In commenting on the September 16 Washington Navy Yard attack by alleged Buddhist Aaron Alexis, al-A’ainisi noted that “the injustice and oppression of America is not only limited to the Muslims.” The commander went on to remind Americans that many nations had not forgotten their humiliations at the hands of the Americans, including Japan and Germany, and were only waiting for the appropriate time to take their revenge: “That’s why I give [Americans] glad tidings of a horrific dark future awaiting them, and the moment of revenge not only from the Muslims but rather from many enemies who cannot forget it even if the Americans forgot them.” Al-A’ainsi says it is important to remember that the American “war on terrorism” has cost five times what the United States spent on World War II, and that this was the principal cause of the forthcoming collapse of the American economy.

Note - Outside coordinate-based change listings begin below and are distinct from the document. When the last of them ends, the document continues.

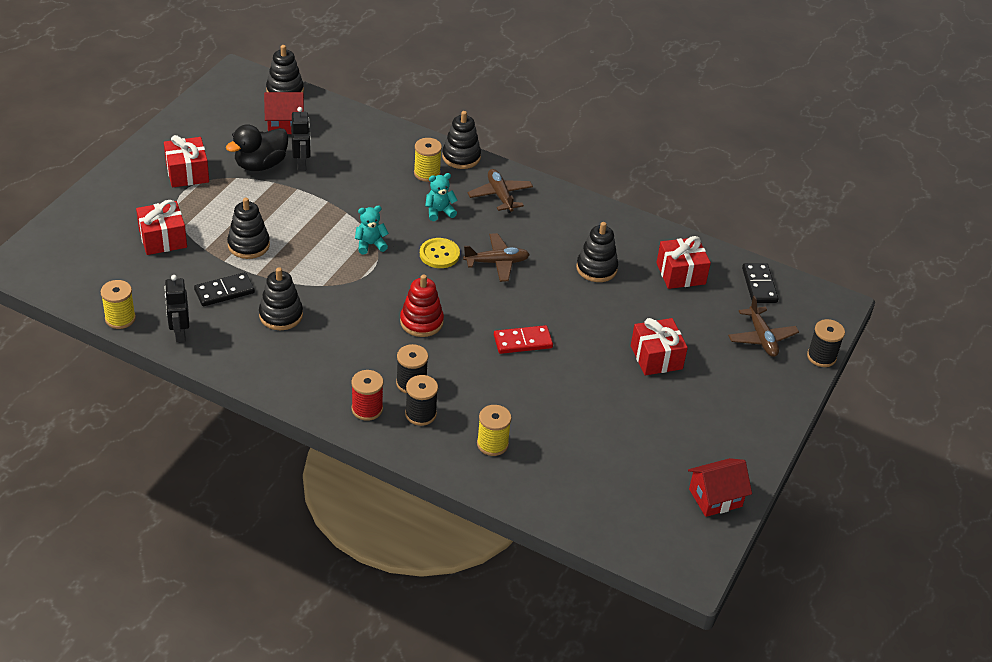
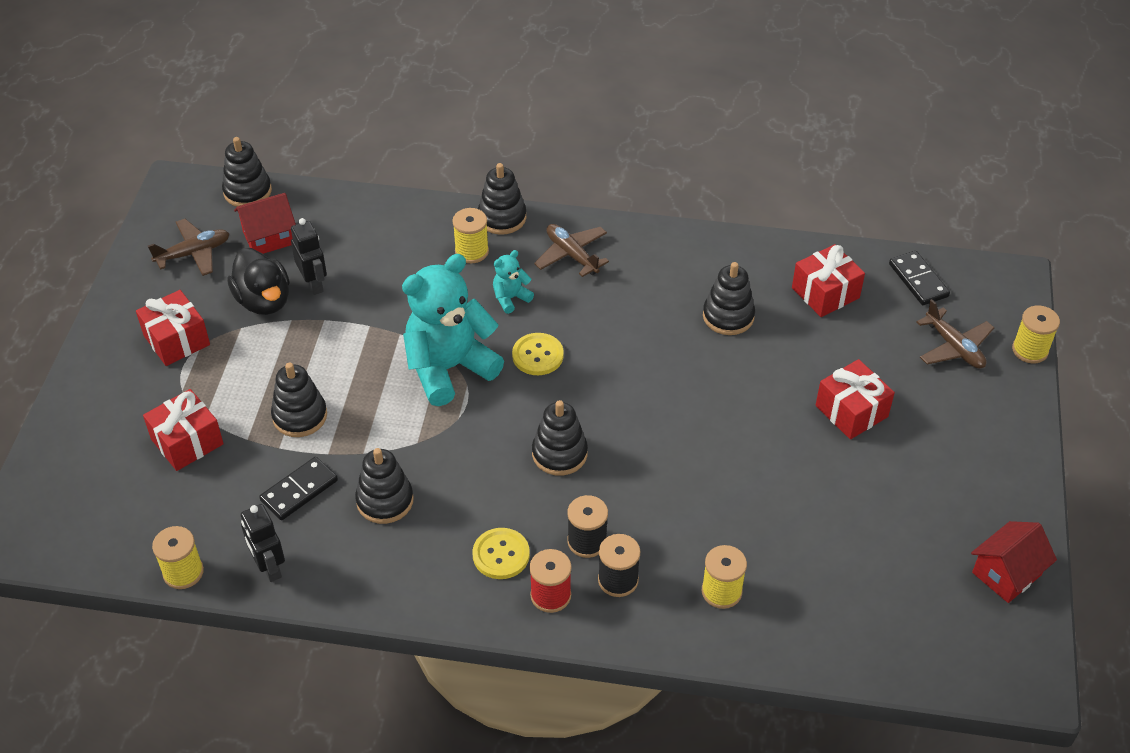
camera: 15 degrees left, 5 degrees up
black duck [226,124,288,171] -> black duck turned 60 degrees counterclockwise [227,248,290,315]
turquoise teddy bear [355,206,389,254] -> turquoise teddy bear [402,254,504,406], size x2.29
red stacking toy [400,274,444,337] -> black stacking toy [532,400,588,476]
brown plane [463,233,530,282] -> brown plane moved to [148,219,230,276]
red domino [494,325,553,354] -> none
black spool [807,319,845,367] -> yellow spool [1012,305,1060,363]
none -> yellow button [473,528,530,579]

Al-A’ainsi rejects the notion that armed rebellion only invites external interference against Yemen: “If we refused any movement or action against the Arab and non-Arab tyrants under the pretext that it increases their tyranny or aggression, that means that we rule on ourselves to be slaves to them for life, for example: is it fair to say that the revolution of the Syrian people against the tyranny of Bashar only brought more foreign Russian – Iranian interference?… The question that should be asked: what have been achieved through submission, subordination and surrender to America for decades?”

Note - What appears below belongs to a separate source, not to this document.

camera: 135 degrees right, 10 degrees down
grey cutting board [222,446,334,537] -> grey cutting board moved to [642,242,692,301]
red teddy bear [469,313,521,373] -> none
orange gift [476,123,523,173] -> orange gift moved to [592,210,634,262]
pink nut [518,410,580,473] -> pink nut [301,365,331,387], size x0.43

AQAP was not invited to the national dialogue conference, according to al-A’ainisi, because the dialogue was sponsored by the United States and excluded the possibility of a Shari’a state. AQAP’s demands are non-negotiable – the prevention of external influence in Yemen, particularly that of the United States and the West, and the implementation of Shari’a “in all the matters of the country.”

Note

1. Abdulrazaq al-Jammal, “Interview with AQAP commander Nasr bin Ali al-A’anisi,” al-Wasat, Sana’a, November 13, 2013; posted on http://www.ansar1.info/showthread.php?p=173586, November 28, 2013.

This article first appeared in the December 12, 2013 issue of the Jamestown Foundation’s Terrorism Monitor.